En reacción a esta medida, Confederaciones Rurales Argentinas (CRA) pidió al ministro de Agricultura, Carlos Casamiquela, y al presidente del Banco de la Nación Argentina, Juan Ignacio Forlón que dejen "sin efecto" las restricciones en el acceso al crédito.

La CRA manifestó "su total rechazo a las medidas tomadas contra el financiamiento rural", y para la entidad, desconocer como sujetos de crédito a aquellos productores sojeros que cuenten con granos en sus campos debe ser entendido como "una nueva embestida hacia el sector agropecuario".

Según la CRA, este tipo de iniciativas "no hacen más que ahondar en el estancamiento de la inversión y producción del sector que sufre una presión impositiva récord" y consideró que "estas restricciones establecen un claro desincentivo a la incorporación de tecnología".

En la misma línea se manifestó la Federación Agraria Argentina, de la mano de su flamante presidente, Omar Príncipe, quien repudió las declaraciones del jefe de Gabinete, Jorge Capitanich.

El funcionario había calificado de "racional" la decisión del Banco Nación, y Príncipe aseguró que esa medida "obliga a mal vender nuestra pequeña reserva de granos".

El líder de Federación Agraria además opinó que "al gobierno no le interesa entender nuestra realidad.
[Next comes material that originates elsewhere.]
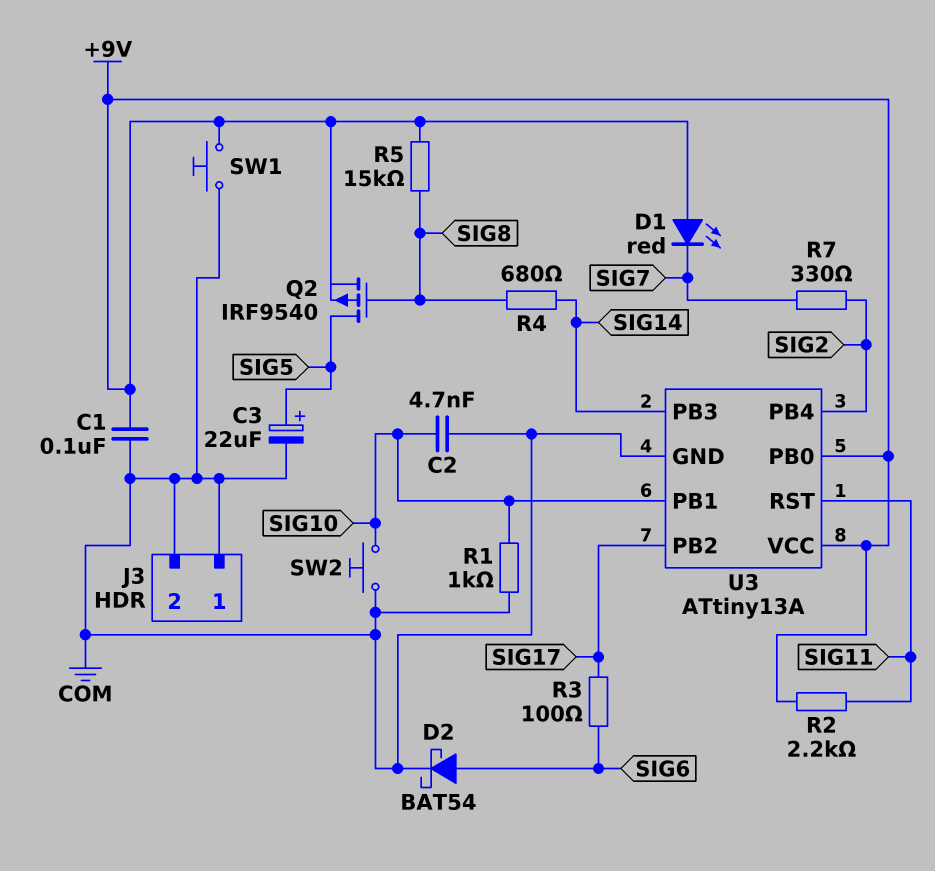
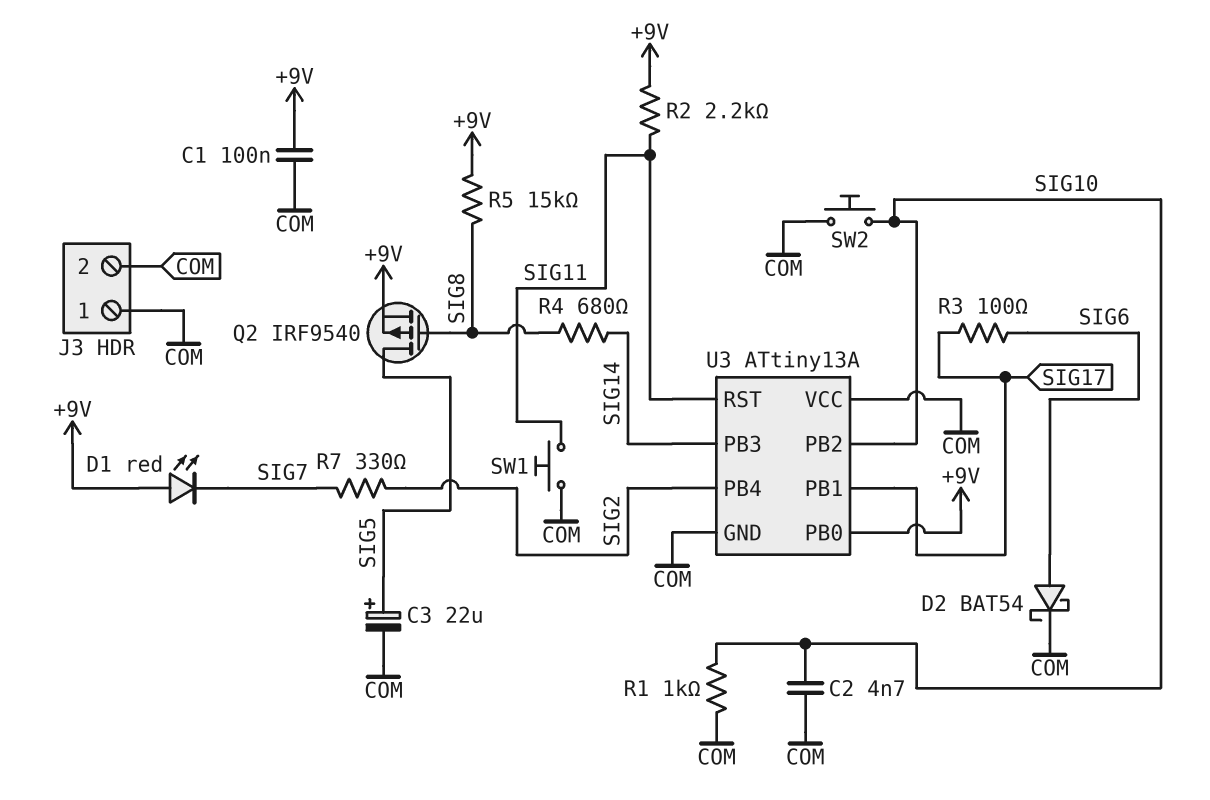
SW1: button (+9V, COM) -> button (COM, SIG11)
U3 pin PB1: SIG10 -> SIG17
U3 pin PB2: SIG17 -> SIG10
U3 pin VCC: +9V -> COM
Tendremos que invitar a Capitanich a que venga a nuestras chacras, a ver si después de eso sigue considerando racional cerrarnos las puertas de la banca pública".
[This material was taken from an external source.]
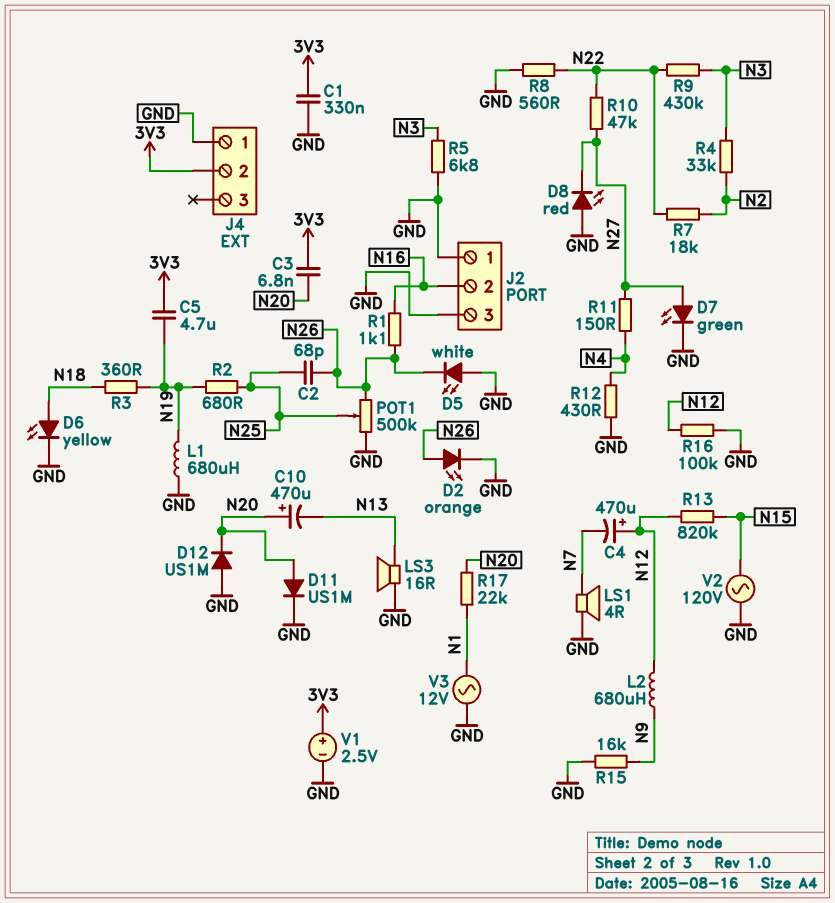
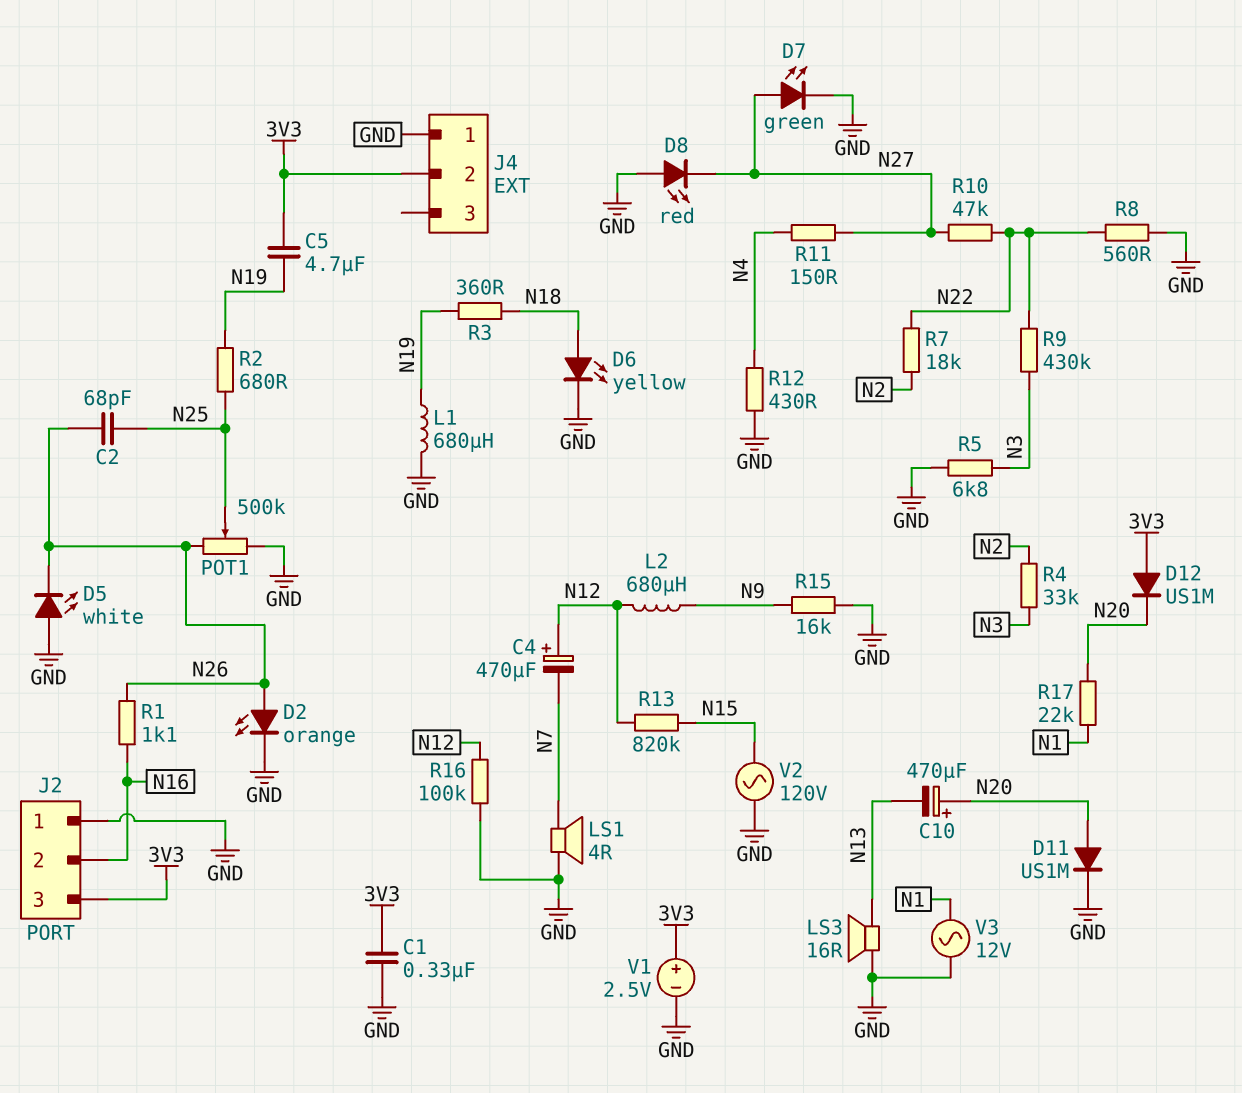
C3: 6.8nF (3V3, N20) -> none
D12: diode US1M (A GND, K N20) -> diode US1M (A 3V3, K N20)
J2 pin 3: GND -> 3V3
"Es evidente que el gobierno nacional una vez más elige no escuchar el reclamo legítimo de los pequeños y medianos agricultores, empeñándose en colocarnos públicamente como los enemigos de la sociedad. Y, frente a esto reiteramos la convocatoria al tractorazo en Río Tercero el 18 de diciembre, para repudiar la decisión del Banco Nación, denunciar la distorsión de precios en el mercado de trigo y solicitar nuevamente la segmentación de las retenciones", concluyó Príncipe.
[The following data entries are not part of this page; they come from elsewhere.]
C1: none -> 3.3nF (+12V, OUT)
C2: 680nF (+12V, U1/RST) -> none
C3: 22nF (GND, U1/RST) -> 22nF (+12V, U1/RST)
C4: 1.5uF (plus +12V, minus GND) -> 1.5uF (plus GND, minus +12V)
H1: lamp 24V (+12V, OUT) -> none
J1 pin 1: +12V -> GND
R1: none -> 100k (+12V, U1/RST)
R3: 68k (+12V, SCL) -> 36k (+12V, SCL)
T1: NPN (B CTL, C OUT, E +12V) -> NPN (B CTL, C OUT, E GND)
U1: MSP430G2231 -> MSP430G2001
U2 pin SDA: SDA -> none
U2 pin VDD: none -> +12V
Por otro lado, el jueves el ministerio de Economía autorizó la liberación de un nuevo cupo para exportar 1 millón de toneladas de trigo, correspondiente a la campaña 2014/2015, a partir del 1º de enero de 2015.

Para la Sociedad Rural Argentina (SRA), esa autorización forma parte de las "prácticas abusivas" en la que son "cómplices" el "gobierno, molinos y exportadores", y que "sólo actúa en desmedro del productor y el consumidor".

La SRA indicó que "la ineficiencia del cierre discrecional de las exportaciones de trigo para supuestamente cuidar la mesa de los argentinos pone en duda la transparencia de este acuerdo que hace años involucra al gobierno, molinos y exportadores del cereal".